José Esquinas expõe o desperdício
como um grave responsável pela falta de acesso aos alimentos e ressalta que com
2% do dinheiro gasto para salvar os bancos se poderia ter acabado com a fome.
Por: Gabriela Sánchez – El Diário / Tradução:
Caio Coelho.
Depois de trabalhar 30 anos para a Organização
das Nações Unidas para Agricultura e Alimentação (FAO), José Esquinas parece
tentar ajudar a erradicar a fome com cada palavra que profere. Tachado de
idealista em mais de uma ocasião, é muito claro que o objetivo que persegue não
é utopia: em um mundo que produz o suficiente para alimentar 50% a mais da
população mundial com comida, não entende como cerca de 40 mil pessoas morrem
todos os dias por não comer.
Ele não entende, mas explica e aponta as
responsabilidades: a falta de vontade política impede o acesso aos alimentos em
alguns países. Refere-se à falta de ação dos líderes para evitar o desperdício.
Que não regula o mercado de alimentos para acabar com a especulação e continuar
a permitir a apropriação de terras. Que mantém os números da “maior pandemia da
humanidade” que provoca essas “mortes silenciosas”.

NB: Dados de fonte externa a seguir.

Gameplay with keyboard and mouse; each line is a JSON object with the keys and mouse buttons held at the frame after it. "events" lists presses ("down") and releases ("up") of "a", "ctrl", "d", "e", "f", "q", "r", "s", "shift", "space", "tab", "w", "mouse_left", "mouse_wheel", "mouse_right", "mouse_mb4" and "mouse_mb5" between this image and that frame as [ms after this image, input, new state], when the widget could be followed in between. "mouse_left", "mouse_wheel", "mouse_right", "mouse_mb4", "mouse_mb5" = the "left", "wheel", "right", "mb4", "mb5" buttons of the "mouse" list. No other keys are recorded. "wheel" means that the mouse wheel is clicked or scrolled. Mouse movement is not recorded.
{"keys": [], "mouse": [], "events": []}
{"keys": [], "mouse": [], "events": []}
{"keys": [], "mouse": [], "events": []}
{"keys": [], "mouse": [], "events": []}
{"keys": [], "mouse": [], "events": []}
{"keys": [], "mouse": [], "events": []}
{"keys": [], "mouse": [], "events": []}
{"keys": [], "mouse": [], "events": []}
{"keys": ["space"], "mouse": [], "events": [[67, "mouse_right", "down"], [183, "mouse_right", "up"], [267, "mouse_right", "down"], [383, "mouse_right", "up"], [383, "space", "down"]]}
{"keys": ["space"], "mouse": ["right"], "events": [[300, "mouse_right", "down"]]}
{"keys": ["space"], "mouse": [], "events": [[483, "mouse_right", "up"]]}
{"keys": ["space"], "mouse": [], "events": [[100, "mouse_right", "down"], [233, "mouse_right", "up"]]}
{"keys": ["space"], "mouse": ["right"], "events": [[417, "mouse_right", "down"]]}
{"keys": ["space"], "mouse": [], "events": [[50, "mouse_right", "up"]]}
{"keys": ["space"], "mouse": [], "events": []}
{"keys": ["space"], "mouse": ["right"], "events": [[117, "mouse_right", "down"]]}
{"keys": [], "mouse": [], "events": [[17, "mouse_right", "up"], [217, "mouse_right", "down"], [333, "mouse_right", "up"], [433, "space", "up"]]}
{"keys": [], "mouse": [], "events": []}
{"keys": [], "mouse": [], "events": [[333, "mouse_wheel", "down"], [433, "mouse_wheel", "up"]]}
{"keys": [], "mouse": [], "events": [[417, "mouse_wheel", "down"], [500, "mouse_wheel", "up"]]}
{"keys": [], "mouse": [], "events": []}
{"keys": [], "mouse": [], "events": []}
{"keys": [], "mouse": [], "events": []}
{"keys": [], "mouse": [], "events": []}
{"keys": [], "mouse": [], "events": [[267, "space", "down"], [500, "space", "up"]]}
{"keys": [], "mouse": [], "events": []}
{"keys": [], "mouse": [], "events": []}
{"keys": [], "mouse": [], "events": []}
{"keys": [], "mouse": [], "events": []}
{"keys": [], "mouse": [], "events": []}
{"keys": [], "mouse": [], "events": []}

Como embaixador da Campanha “Alimentos com
poder”, da ONG Oxfam Intermón, que coloca o devido foco na capacidade de
produção de alimentos como um meio de promover o desenvolvimento sustentável,
Esquinas nos acolhe com o claro desejo de falar. Aos 68 anos, depois de passar
por universidades de prestígio, confessa qual foi a mais produtiva: o campo.
Escolhe um professor: seu pai. Daí, talvez, vem a sua paixão pela agricultura e
dedicação para atingir seu objetivo: conseguir que ninguém sofra para encher o
estômago.
Eis a entrevista.
Qual é o verdadeiro poder dos alimentos?
A alimentação é a base, sem alimentos não há vida. Mas não só isso, é muito mais. Um estômago vazio, uma pessoa com fome, vai usar toda sua capacidade criativa para tentar se alimentar. Nada mais. No entanto, quando está alimentada, utiliza toda essa energia para criar, interagir, para ajudar, para ser um membro ativo da sociedade e se desenvolver como cidadão em todos os aspectos.
Quando se fala em ajudar na erradicação da fome,
é muito mais do que falar em assistência social. Não consiste apenas em
entregar alimentos, mas em ajudar a pessoa a se ajudar, ajudar as populações a
não ter a necessidade de pedir comida, porque eles podem produzir por si próprios.
Isso envolve a ideia de sustentabilidade. Estes são os alimentos com poder.
No entanto, enquanto os esforços são feitos em
todo o mundo pela erradicação da fome, os números de desperdício continuam a
subir.
De acordo com a FAO, há alimento suficiente para
alimentar 50% a mais de pessoas no planeta. A comida existe, está no mercado
internacional, mas não alcança a boca dos famintos: é um problema de acesso.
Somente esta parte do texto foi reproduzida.